Novità nel mondo del WiFi

Il 15% degli italiani naviga solo dal cellulare

I risultati Audiweb di settembre mostrano una crescita del 14,3% nella diffusione di Internet tra le famiglie italiane rispetto all’anno scorso e un + 26% per quel che riguarda l’ accesso alla Rete tramite smartphone.
I dati Audiweb, che considerano la fascia d’età 11-74, parlano di 5,3 milioni di mobile surfer, a dispetto di una ricerca pubblicata un mesetto fa dalla School of Mangement del Politecnico di Milano che indicava ben 11 milioni.

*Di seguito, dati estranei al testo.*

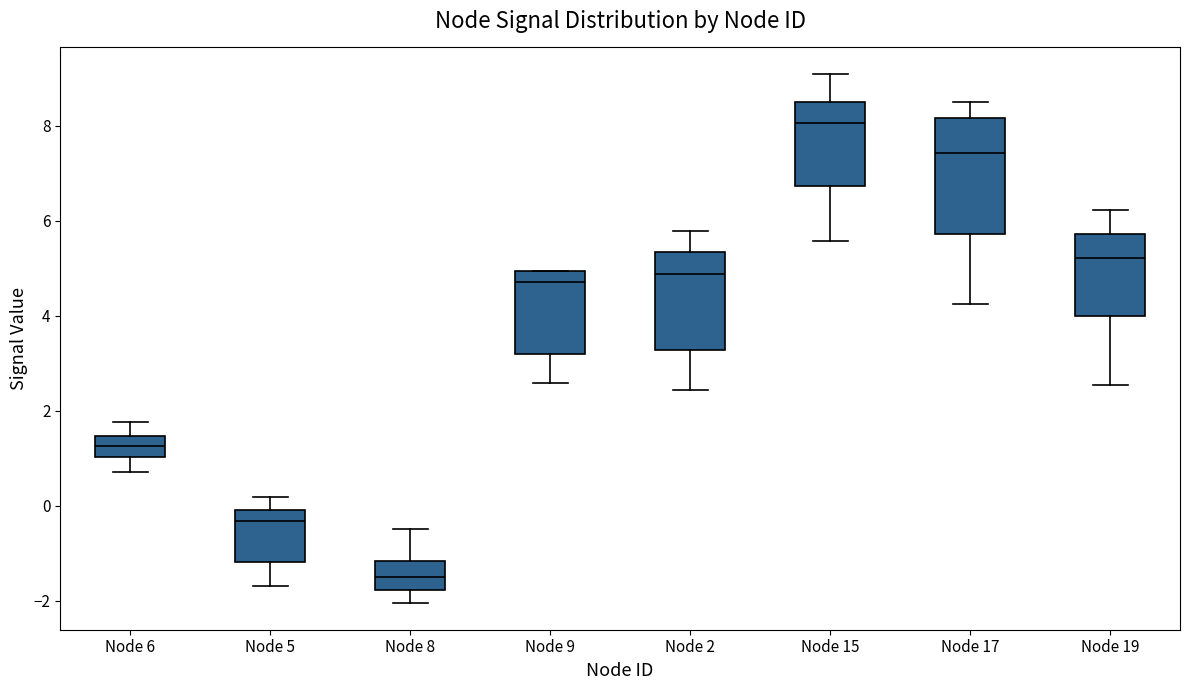

Where is the lower edge of the box for Node 15 on the y-axis? The values are not printed on the chart, so give them approximately, as read against the axis.

6.8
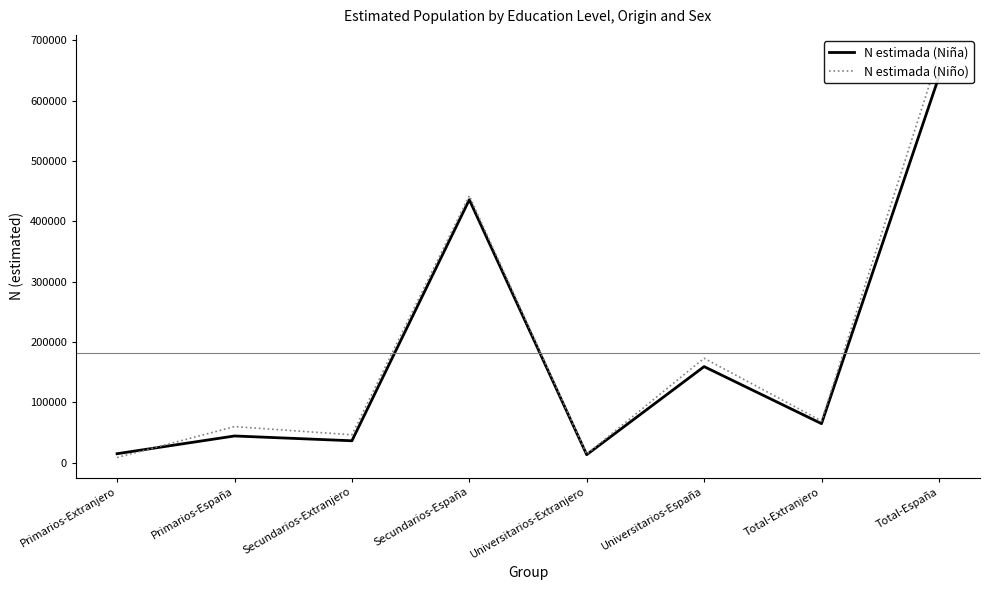

What is the difference between the second highest and minimum values in the N estimada (Niña) series?

422486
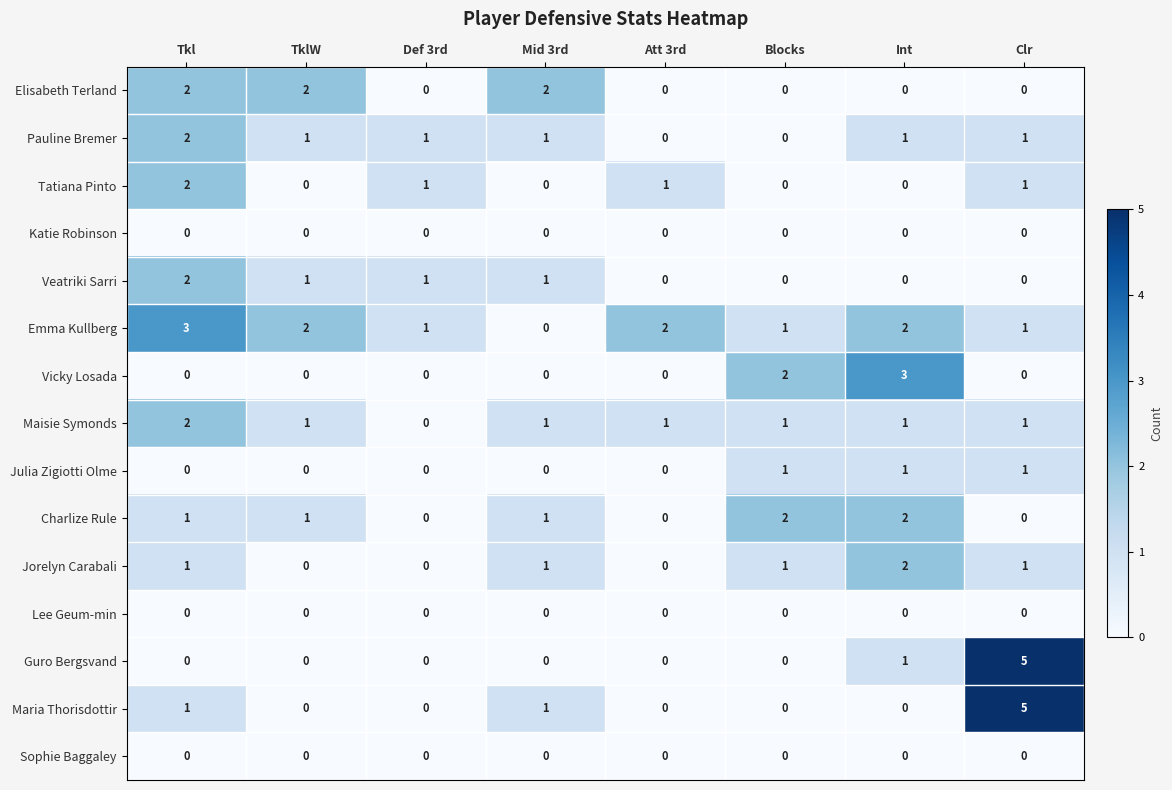

Which category has the highest value across all series?

Clr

Guerra di cifre a parte, è innegabile si tratti di un mercato in crescita continua e costante.
“ Il mondo del mobile, con cellulari e tablet, è senz’altro la nuova frontiera – spiega Enrico Gasperini, presidente di Audiweb – Ecco perché è ora di dare anche agli investitori un’idea chiara di come gestire i nuovi mezzi. Perché se la Rete è sempre una, è innegabile che il mercato si stia dilatando. Applicazioni, giochi, e non solo. Servono nuove misurazioni per capire i comportamenti dell’audience e offrire i giusti strumenti agli operatori del marketing”.
Secondo le statistiche di TNS il 44% di chi accede alla Rete via mobile entra nei social network almeno una volta al giorno. A ciò si aggiunge l’uso della posta elettronica e dei motori di ricerca, il gioco online, la lettura di news. Di tutto di più. “ La cosa interessante è che nell’uso della Rete via smartphone l’età degli utenti si sta spalmando rispetto al passato. Resta, per ora, una prevalenza di uomini sulle donne, 68% contro 32%, ma se prima a dominare erano i trentenni, ora aumenta l’uso anche nella fascia 16-20 e tra i 35 e i 44 anni”, continua Carolina Gerenzani, che conferma le parole del direttore di Audiweb: ” Il mercato c’è, gli utenti anche, in Italia l’anello mancante è la statistica condivisa. In Finlandia IAB, FICOm e la Finnish DMA hanno definito i criteri per la misurazione degli accessi mobile e sono partiti con le rilevazioni con l’azienda QAim. È ora che si parta anche qui, altrimenti le aziende, senza indicatori oggettivi per valutare i loro investimenti, non si sentiranno mai sicuri davanti a questa nuova frontiera”.